▶ [TO DO] What lines in the listing include "widget"? Return a copy of each.

▶ [RECORDS FOR THIS EXERCISE]
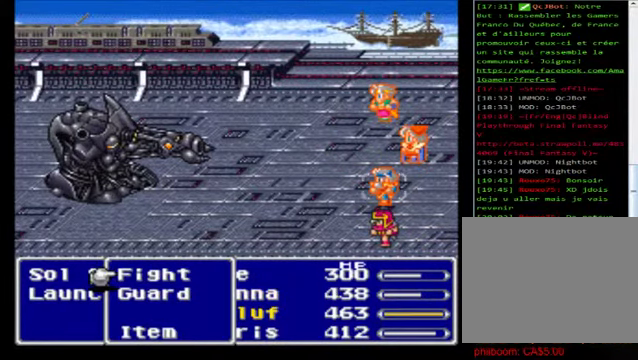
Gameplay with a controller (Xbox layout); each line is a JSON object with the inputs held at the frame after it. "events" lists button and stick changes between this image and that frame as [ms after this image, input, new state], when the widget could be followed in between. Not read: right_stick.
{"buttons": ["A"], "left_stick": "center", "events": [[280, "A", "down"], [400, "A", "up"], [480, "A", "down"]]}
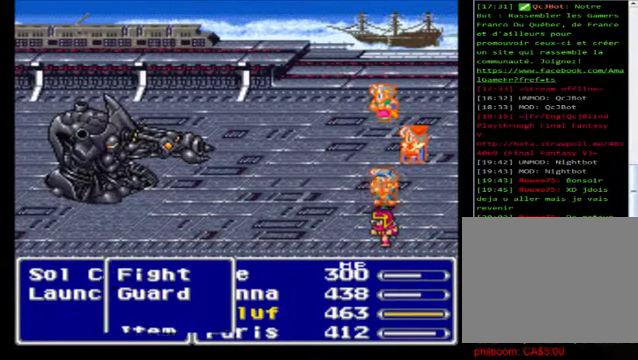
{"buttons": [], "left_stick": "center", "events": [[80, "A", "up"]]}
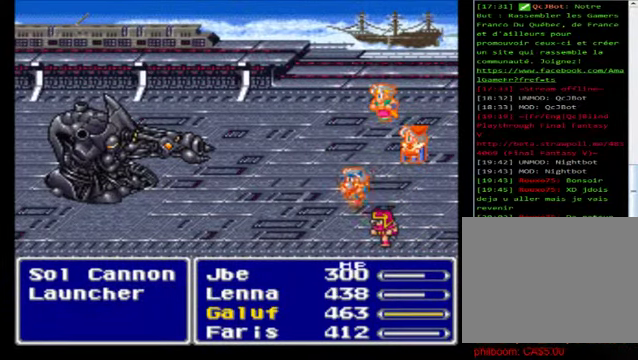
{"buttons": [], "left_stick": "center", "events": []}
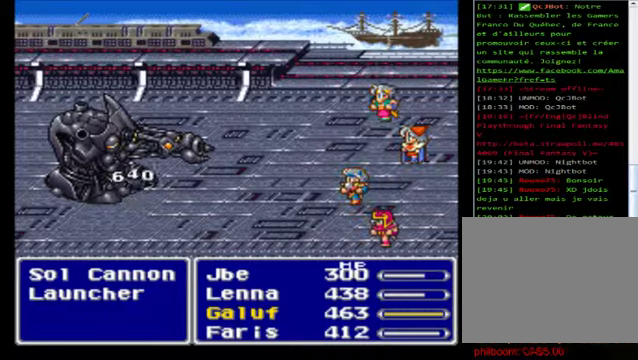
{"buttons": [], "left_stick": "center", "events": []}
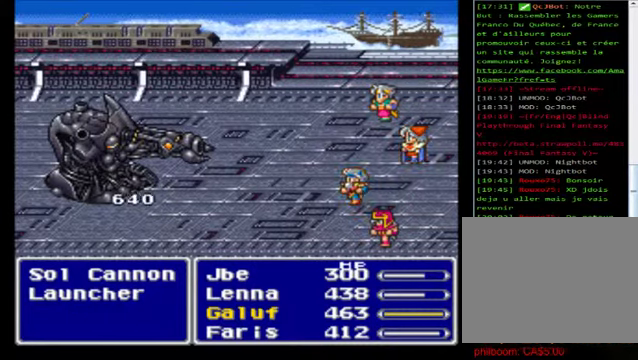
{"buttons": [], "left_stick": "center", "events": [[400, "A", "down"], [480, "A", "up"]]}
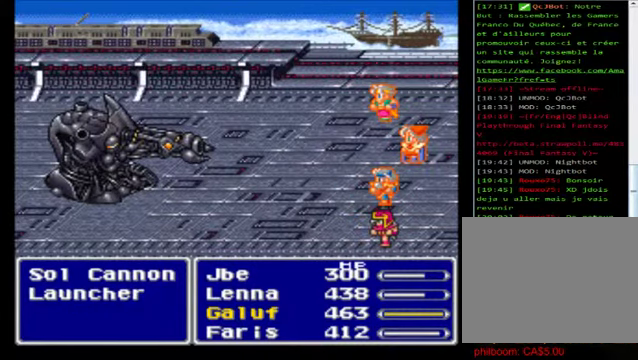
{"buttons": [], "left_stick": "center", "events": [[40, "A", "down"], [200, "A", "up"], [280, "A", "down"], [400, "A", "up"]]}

---

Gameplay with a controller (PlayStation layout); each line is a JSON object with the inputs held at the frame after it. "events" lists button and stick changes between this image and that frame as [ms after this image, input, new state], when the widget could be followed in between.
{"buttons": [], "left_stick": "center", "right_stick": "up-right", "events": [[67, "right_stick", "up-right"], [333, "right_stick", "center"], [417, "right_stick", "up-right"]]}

▶ [RESULT FOR THIS EXERCISE]
Gameplay with a controller (Xbox layout); each line is a JSON object with the inputs held at the frame after it. "events" lists button and stick changes between this image and that frame as [ms after this image, input, new state], when the widget could be followed in between. Not read: right_stick.
Gameplay with a controller (PlayStation layout); each line is a JSON object with the inputs held at the frame after it. "events" lists button and stick changes between this image and that frame as [ms after this image, input, new state], when the widget could be followed in between.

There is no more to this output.